The Conservative Party campaign headquarters (CCHQ) is failing to provide MPs in marginal constituencies with the support they need, Tory MPs have said, attacking the party for its London-centric organisation.

Jonathan Gullis has been the MP for Stoke-on-Trent North, in the West Midlands, since 2019. He took the seat for the Tories for the first time since 1950.

He told other Conservative MPs, aides, and attendees at a conference fringe event that the Labour Party had realised Stoke was a target, but his efforts to rally support from CCHQ were not succeeding.

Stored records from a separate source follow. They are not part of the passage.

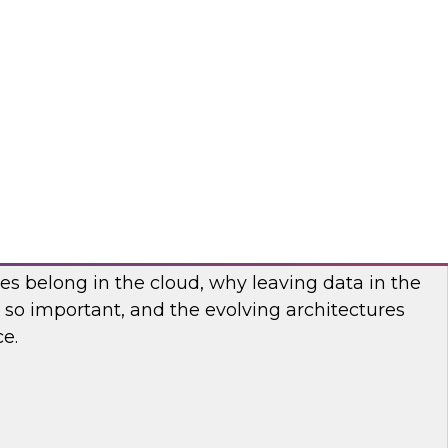
nar to find out how you can accelerate the
ti-domain MDM and deliver information-rich,
d applications and cloud-based services.
matica Corporation
he Cloud: Five Factors You Need to Know
es belong in the cloud, why leaving data in the
is so important, and the evolving architectures
ce.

"They're a closed off shop," he said. "They've got too many people – quite brutal – a lot of people who are from London, who live in London, they look at a map of Stoke and they go, oh, they fall into the trap that Labour did, we must know what Stoke wants."

"They don't actually take the time to come up to Stoke-on-Trent," he said.

Gullis suggested if Labour took his seat, then many with smaller majorities than his 6,286 would also fall.

CCHQ is in Westminster, but it was announced last year that the party would be opening a second headquarters in Leeds, West Yorkshire.

"Why is the new HQ in Leeds? We've literally sent our new HQ to a Labour controlled city rather than a small town or a small city that's just gone blue," he asked.

Gullis warned that CCHQ's London-centric nature could cost him his seat.

"They've got staff who aren't from that area, who don't speak our way, don't understand our way of life. And so it gets very frustrating saying to them - things like - you say about small boats [of migrants crossing from France].

"Not every seat will be affected in the same way. But in Stoke North, to be honest with you, the anger, that issue alone will cost me my seat if we don't get control of our borders," he said.

Conservative party fringe event
MPs, aides, and attendees listen to a presentation by The Decision Problem
Henry Dyer/Insider

Gullis's comments were echoed by other Tory MPs.

Jack Brereton was elected to Stoke-on-Trent South in 2017. He was blunt in his criticism of the party's management.

"The scale of support you're now getting through CCHQ is far from sufficient for what it needs to be," he said.

Anthony Mangnall represents Totnes, a southern constituency in Devon, a long-term Conservative seat. He also criticised CCHQ's failure to look at the issues facing young voters.

"The criticism I've always seen with CCHQ is that they're never direct. I mean, frankly, between elections, quite slow. And where you've held seats like mine for close to 100 years, you just, you leave it," he said.

"How do we attract young voters? We are haemorrhaging young conservatives," he added.

Mangnall cited issues like housing and employment as being key to gaining young votes.

"We need to look at the issues and CCHQ has failed to do so for many years. And that has to start with young voters," he said.

The tone of the event was not totally pessimistic.

Attendees also suggested that, with the right pressure, the Conservatives could unseat former Labour leader Ed Miliband and senior Labour figure Yvette Cooper, who both have seats in the north of England.

The MPs spoke at a fringe event hosted by The Decision Problem, a new organisation seeking to provide "direct and continuous support" to the 2019 intake of MPs.

It also aims to encourage a new generation of Conservative members and activists; and to "create a clear and sustainable policy framework for the next generation of Liberal Conservatism".